PAGE TEXT section start

Saturdays

Saturdays when I was a lad mostly seemed to involve either hanging around leisure centres while my parents played netball and football, or staying round my Nan’s house while my parents played netball or football.

We were three brothers and it was just how Saturdays were. We explored and played and ran about the leisure centres of Swindon, running onto the pitch during half time and trying to cadge 8p for a cup of hot chocolate from the vending machine.

At my Nan’s we’d have a bonfire, teach Nan how to play computer games on our ZX Spectrum, explore the railway sidings at the bottom of her garden and help her check the football pools when the results came in (an important job since we were all going to Disneyland if she won).

Saturdays for our girls are quite different.

The Lovely Melanie and I aren’t interested in either playing or watching sport; we don’t live in Swindon; grandparents are quite a distance away, and no modern parents would let their children have an unsupervised bonfire!

Yesterday I found myself marvelling just how different the girls’ Saturdays are to my memories, after we caught the train into the centre (of London) and had a great time at the Royal Society, for their annual open day.

Crazy shades at the Royal Society
At the Royal Society

There were demonstrations, robots, talks on how science gives us “superpowers”, stunning holograms, mind-blowing augmented reality, a display of (justifiably!) award-winning photographs, lots of hands-on science displays, and all presented by really smart and nice people.

We expected it to be fun, hoped it might be inspirational – and weren’t disappointed. It was great seeing the girls getting stuck into all the displays and chatting with the people running them. I got talking to those running the robotics and hologram displays, too – it’s nice to let your inner nerd out to play and get really in-depth and interesting answers to any questions you have.

Particularly well done to the lady giving the “superpowers” talk for keeping all ages attentive, but also for showing plenty of women talking about their careers in science and engineering. Millie and Amber probably didn’t notice the gender balance, but I did. 🙂

We stayed right to the very end (as did lots of other people) and then went to Chinatown, as promised, for Chinese food, which we all love. The girls loved the food and the place – especially the giant fluffy dragons by the door.

That’s where I looked around at my family, in a “proper” Chinese restaurant, eating Chinese food with chopsticks, and realised we would never have done this when I was growing up.

Not better, just different. 🙂

A day out

Millie and I had a father and daughter day out today. 🙂  It had been planned for yesterday but Amber’s nursery kept calling us up to say she was ill and could we please come and collect her.  We’d arrive at nursery to find a beaming Amber shouting “Daddy! Daddy!  Lay-lays!  Lay-lays!” at the top of her voice and embarrassed-looking nursery Aunties mumbling something about temperatures and how she looks much better.

But today we finally got our day out on the town, and it was a slightly mixed bag.

For a start the day was defined by my having a brief interview with a digital media employment agency at 11am.  But first we had to collect a package from the post office and catch the train from Bexley station to Charing Cross.  Then we walked up to Leicester Square where the agency is based and had a brief but pleasant chat there about what I could do and what I wanted to be doing.

PAGE TEXT section end
STORED DATA section start

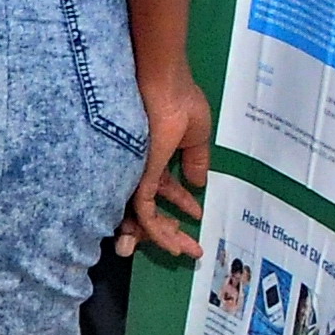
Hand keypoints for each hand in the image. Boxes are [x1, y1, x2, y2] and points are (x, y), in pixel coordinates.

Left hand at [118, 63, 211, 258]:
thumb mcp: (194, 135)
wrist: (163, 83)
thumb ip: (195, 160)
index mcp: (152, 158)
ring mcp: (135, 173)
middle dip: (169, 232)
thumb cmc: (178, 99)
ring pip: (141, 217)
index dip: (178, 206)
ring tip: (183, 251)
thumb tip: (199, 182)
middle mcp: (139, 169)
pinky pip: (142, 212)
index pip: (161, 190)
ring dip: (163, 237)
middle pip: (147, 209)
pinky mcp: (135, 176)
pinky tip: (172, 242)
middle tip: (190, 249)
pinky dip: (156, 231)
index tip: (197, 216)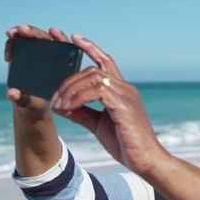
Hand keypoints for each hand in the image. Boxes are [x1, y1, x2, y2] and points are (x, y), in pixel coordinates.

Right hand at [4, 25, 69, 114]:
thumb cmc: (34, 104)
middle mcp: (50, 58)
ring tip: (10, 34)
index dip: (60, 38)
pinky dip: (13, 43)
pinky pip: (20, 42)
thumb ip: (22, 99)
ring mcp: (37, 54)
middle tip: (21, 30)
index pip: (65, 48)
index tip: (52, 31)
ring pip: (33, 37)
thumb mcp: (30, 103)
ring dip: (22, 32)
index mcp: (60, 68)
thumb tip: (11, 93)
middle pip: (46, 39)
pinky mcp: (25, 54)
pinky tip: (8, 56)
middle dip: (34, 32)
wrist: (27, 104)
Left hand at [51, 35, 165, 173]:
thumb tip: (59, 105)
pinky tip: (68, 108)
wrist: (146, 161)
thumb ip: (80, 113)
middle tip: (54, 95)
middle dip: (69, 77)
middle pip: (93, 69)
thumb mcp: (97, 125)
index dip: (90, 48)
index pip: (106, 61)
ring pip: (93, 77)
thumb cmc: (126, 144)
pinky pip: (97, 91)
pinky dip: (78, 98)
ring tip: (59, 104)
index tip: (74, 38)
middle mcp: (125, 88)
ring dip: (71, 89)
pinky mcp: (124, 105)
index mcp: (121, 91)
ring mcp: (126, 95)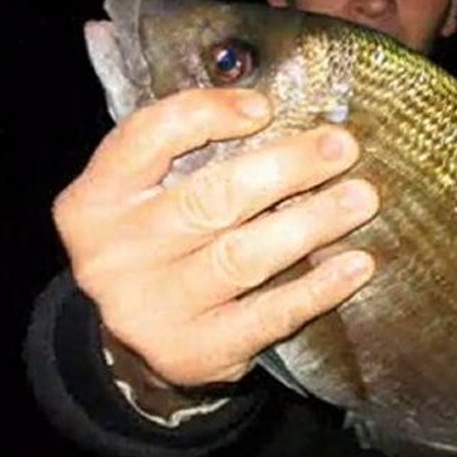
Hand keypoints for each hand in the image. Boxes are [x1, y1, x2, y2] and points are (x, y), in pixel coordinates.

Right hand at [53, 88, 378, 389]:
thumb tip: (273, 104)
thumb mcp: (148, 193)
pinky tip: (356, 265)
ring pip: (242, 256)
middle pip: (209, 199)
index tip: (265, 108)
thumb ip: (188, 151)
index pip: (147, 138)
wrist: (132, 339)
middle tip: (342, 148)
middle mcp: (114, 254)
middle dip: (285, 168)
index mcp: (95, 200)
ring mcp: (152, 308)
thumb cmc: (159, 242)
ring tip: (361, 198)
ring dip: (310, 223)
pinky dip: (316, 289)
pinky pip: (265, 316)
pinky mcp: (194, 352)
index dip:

STORED DATA section end

## TASKS
1 > Please transcribe the Saturdays post word for word between "Yesterday I found" and "annual open day.", inclusive.
2 > Turn the paragraph of the Saturdays post that opens with "At my Nan's we'd have a bonfire" into a short bulleted list of its main facts.
These rows come from a separate source.

## SOLUTIONS TO EACH TASK
1 >
Yesterday I found myself marvelling just how different the girls’ Saturdays are to my memories, after we caught the train into the centre (of London) and had a great time at the Royal Society, for their annual open day.

2 >
- Had a bonfire
- Taught Nan to play computer games on their ZX Spectrum
- Explored the railway sidings at the bottom of her garden
- Helped her check the football pools when the results came in, an important job since they were all going to Disneyland if she won